The rhythm section in on another level too. Mani is an extremely crafty bassist who can sense really well how to blend in and cooperate with the drummer. And the drummer is absolutely batshit crazy. Reni has the sense of rhythm very few can match, and he just effortlessly manages to pull off the craziest sequences. He makes it sound easy too, and you can genuinely hear that he’s having fun.

Ian Brown as a vocalist may not be the finest, but his dreamy and hazy voice compliments the music perfectly, and his songwriting skills provide for some great melodies. She Bangs the Drums or Bye Bye Badman sound like lost songs from The Beatles’ heyday, sweet and innocent at first listen, but showing much more nuances later. I Wanna Be Adored and Waterfall have a sense of mystery to them, very spacious and creative.

It’s perfect from the beginning to finish, even the miniature Elizabeth My Dear fits really well. But they saved the true masterpiece for the end – I Am the Resurrection is not only one of the catchiest songs on the album, but around the four minute mark it transforms into a hypnotic instrumental, with guitar and drums dominating the sound (the bass quietly keeps it all together). It puts you into a sort of trance, a wonderful, unique experience.

Apart from being a great album on its own, the Roses’ debut also set the foundations for all the British rock of the 90s, with bands like Oasis crediting them as a major influence. This record is one of the finest pieces of music to ever come out of the UK, excellent from start to finish.

Classic Albums: Sonic Youth – Daydream Nation


This is the album that quite possibly defined most alternative bands in the 90s and later. From Nirvana to King Gizz, has been, consciously or not, ripping off this marvellous doble album. Seventy minutes of noisy, chaotic and energetic rock n’ roll that is simply the finest (without any question) piece of music released in that awful era that was the 1980s.

Teenage Riot, the opening track starts off quite dreamy, with Kim Gordon mumbling something in the backgroud for over a minute, and then a riff kicks in. THAT RIFF. No one managed to sound so cool ever since. Moore and Ranaldo compliment each other perfectly, with the latter’s more melodic style sort of neutralising Thurston’s fierce agression.

What’s even more impressive are the melodies – memorable and catchy, but without damaging the rebellious nature of the songs. Silver Rocket or Total Trash are just so well written that even the middle parts of these songs, dissonant and instrumental, can’t destroy the accessibilty.

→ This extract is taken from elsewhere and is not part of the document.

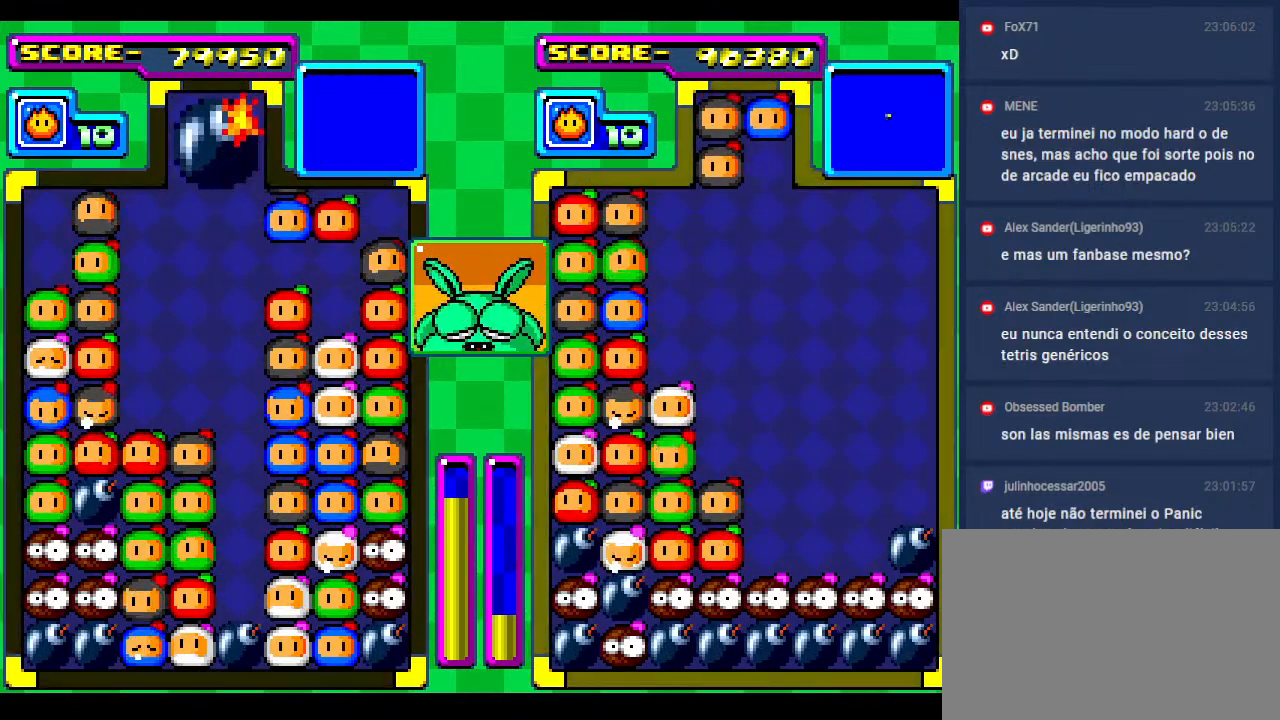
{"buttons": ["DPAD_RIGHT"], "events": [[83, "DPAD_RIGHT", "up"], [483, "DPAD_RIGHT", "down"]]}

The album is over an hour long, but it doesn’t really feel that long – well written tunes, great skills, three vocalists with radically different singing styles – not a single song feels boring or forced – even Providence seems like it’s supposed to be there. While Sonic Youth’s career has many highlights, this is the go-to album if you want to start listening to them. An impressive record, true masterpiece, whose impact can still be felt in modern music.

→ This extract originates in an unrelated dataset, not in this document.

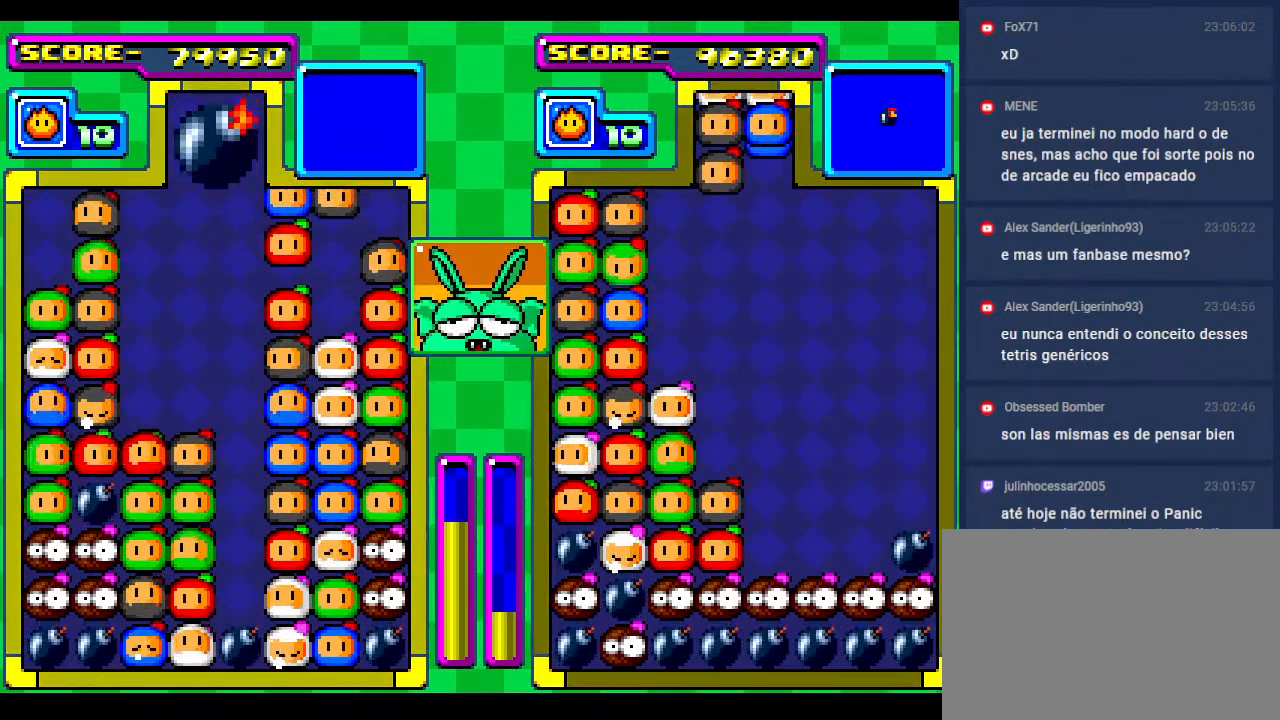
{"buttons": [], "events": [[83, "DPAD_RIGHT", "up"], [200, "DPAD_DOWN", "down"], [417, "DPAD_DOWN", "up"]]}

Classic Albums: My Bloody Valentine – Loveless


“Don’t judge a book by its cover” they say. Well, in case of this legendary Irish band’s sophomore release, the cover really tells you everything you need to know about this record. The image of a blurry guitar drenched in sweet neon pink has become iconic over the years and it perfectly captures the essence of the album: it’s noisy, distorted but also incredibly melodic and warm.

It kicks off with a bang: Only Shallow starts with a quick drum beat followed by a MASSIVE riff accompanied by another guitar making a noise that sounds like something between a vacuum cleaner and an elephant. This part acts like a chorus on this song, while the verses are much more delicate, with Bilinda Butcher’s distant, ethereal vocals.

I could go on and describe all the songs here, but it’s hard to really capture what this is about – it’s an album you have to experience on your own. Multiple layers of guitars, incredibly complex production, dreamy, hazy vocals by both Butcher and Kevin Shields, the main man behind this masterpiece – it all adds to how dense and atmospheric this album is.

From the beginning to the closing track Soon (which echoes a bit of Stone Roses in the rhythm) it’s a wonderful, spiritual experience of an album. It only takes one listen to completely fall in love.